Email Marketing Isn’t as Personal as It Could Be

The majority of marketers plan to step up their email budgets in 2016. They have the opportunity to step up engagement, too, if they dedicate some of that but to increasing personalization.

That’s the takeaway from GetResponse‘s new report, “The State of Email Marketing by Industry.” Researchers surveyed more than 1,800 email marketers in myriad industries, including consumer goods, education, finance, health, information technology, marketing services providers, media, retail, travel, and transportation. The study found that 57% of marketers will increase their email budget in 2016 and 28% plan to keep it the same; a mere 2% said they plan to decrease their email marketing budget.

The report provides a side-by-side industry comparison in several areas. It shows that the consumer goods industry has the highest open rates (41.4%), followed by travel and transportation (31%), education (24.7%), vacation/hotels/leisure (22.3%), media (19.4%), and heath and wellness (19.1%).

Across those distinctly different industries, researchers found that the largest percentage of those surveyed—23% of email marketers—dubbed lead generation as the greatest benefit email marketing. That’s followed by improved sales (19%) and improved conversion rates (17%).
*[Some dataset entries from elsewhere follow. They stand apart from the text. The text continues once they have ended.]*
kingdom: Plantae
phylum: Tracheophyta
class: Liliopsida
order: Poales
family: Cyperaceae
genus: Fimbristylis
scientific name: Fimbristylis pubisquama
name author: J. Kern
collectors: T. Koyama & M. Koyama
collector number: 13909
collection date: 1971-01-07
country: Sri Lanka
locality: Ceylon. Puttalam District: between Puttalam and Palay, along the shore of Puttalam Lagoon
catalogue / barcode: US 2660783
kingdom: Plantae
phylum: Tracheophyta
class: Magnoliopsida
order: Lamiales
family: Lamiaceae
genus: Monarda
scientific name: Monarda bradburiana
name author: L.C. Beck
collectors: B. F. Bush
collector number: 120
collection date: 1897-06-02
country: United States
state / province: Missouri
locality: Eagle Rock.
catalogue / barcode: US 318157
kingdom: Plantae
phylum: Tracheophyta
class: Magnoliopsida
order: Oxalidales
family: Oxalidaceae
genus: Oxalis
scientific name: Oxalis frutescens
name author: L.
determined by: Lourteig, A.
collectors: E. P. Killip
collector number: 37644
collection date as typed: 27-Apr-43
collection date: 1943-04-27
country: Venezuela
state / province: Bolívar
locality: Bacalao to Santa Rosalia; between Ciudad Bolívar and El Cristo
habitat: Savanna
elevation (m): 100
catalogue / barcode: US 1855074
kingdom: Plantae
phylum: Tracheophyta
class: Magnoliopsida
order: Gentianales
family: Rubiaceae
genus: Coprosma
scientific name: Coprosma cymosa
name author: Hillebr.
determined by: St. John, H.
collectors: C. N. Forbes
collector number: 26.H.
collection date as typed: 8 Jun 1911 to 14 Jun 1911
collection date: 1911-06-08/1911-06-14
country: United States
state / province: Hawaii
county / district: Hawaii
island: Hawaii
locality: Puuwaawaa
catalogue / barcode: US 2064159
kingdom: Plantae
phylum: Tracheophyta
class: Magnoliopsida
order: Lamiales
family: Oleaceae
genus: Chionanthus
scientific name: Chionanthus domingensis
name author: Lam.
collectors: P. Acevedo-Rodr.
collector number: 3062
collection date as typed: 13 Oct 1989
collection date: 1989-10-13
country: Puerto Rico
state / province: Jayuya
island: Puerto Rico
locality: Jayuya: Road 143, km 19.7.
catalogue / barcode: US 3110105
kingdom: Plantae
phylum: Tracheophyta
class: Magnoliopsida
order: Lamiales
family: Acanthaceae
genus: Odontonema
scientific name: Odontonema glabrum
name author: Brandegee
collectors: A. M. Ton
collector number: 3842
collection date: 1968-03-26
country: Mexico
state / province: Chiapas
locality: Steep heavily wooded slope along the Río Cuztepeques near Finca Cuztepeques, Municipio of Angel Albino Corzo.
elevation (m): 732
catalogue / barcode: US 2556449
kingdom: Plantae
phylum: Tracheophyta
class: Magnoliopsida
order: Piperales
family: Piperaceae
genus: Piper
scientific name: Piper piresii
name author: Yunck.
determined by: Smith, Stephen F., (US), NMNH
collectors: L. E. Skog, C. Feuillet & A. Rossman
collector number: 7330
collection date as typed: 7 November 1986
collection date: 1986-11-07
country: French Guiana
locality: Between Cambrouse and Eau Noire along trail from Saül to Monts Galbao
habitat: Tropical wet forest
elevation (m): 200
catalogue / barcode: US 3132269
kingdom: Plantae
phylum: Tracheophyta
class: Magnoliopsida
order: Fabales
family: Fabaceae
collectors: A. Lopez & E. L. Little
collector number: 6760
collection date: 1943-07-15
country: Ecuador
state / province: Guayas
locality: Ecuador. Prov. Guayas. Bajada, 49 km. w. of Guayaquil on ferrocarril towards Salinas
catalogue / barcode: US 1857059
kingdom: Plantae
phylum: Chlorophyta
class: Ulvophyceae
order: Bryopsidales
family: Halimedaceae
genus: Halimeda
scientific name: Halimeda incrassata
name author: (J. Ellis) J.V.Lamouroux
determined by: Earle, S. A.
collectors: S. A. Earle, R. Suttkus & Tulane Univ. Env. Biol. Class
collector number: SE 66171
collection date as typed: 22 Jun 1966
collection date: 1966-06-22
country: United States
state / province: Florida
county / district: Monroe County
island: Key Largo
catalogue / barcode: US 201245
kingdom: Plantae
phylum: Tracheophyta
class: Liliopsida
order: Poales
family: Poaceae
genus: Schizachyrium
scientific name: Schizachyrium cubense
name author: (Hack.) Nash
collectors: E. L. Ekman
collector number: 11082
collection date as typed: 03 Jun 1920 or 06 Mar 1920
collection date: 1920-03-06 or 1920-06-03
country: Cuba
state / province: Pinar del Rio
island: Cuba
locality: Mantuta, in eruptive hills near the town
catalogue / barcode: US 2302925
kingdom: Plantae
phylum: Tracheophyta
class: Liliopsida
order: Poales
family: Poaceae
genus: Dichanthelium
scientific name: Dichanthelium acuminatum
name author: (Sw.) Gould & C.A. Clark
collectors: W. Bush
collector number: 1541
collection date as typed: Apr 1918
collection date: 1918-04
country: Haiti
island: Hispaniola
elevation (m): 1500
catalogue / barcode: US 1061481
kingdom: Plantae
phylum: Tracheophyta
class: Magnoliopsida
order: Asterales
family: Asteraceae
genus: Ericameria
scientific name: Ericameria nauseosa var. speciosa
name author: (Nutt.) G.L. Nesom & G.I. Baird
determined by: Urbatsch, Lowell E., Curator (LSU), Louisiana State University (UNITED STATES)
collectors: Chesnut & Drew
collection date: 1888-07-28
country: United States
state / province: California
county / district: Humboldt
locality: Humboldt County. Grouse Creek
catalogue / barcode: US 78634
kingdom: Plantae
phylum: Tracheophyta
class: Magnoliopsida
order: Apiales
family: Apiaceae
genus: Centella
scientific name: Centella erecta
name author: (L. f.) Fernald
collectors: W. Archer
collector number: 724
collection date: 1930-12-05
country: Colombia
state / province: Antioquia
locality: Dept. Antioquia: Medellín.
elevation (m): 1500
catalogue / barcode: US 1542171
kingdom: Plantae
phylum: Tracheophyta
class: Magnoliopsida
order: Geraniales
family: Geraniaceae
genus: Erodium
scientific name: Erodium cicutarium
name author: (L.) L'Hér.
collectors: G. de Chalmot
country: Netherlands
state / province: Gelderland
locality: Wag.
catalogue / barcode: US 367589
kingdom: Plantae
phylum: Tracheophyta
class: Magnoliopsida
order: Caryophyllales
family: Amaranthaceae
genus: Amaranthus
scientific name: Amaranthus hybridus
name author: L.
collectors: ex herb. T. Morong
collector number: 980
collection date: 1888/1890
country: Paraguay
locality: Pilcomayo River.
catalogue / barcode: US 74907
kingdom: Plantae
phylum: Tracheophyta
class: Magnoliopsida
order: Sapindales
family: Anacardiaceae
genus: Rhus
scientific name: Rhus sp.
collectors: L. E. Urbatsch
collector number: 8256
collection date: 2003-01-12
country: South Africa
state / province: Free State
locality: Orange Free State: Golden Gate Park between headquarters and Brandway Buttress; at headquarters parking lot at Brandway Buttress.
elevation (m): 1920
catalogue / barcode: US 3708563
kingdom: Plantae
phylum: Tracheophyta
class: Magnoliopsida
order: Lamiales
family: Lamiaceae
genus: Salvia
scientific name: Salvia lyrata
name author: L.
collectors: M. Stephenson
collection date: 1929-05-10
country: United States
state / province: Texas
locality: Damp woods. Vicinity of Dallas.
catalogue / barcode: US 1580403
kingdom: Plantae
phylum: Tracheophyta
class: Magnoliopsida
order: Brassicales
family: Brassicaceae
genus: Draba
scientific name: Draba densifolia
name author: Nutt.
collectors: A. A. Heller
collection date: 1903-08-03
Perhaps not surprisingly, those surveyed named email automation as the most common technique to drive action from recipients. Seventy-five percent of respondents said they are using email automation. Compare that to 58% who said they use personalization techniques. Similarly, 58% use varying levels of segmentation, from basic to advanced; just 18% said they are using advanced segmentation. Forty-two percent of marketers don’t segment their email messages at all. Only 17% of those polled said they use responsive design.

Without question, all marketers want their email messages to be effective. But, on average, only 21% of marketers across industries said that email marketing delivers an excellent return on investment. 

Here are a few notable best practices listed in the study:

— Track and test metrics that match the campaign goals.

— Create holistic email marketing plans that widen the focus from email-only strategies to methods that include all messaging sources.

— Optimize the sending frequency of emails by using metrics that gauge sales, revenue, downloads, and unsubscribes.

—  Don’t over-promise in your email subject lines.

— Test and optimize continually; this includes using longitudinal test that are set up to run over time.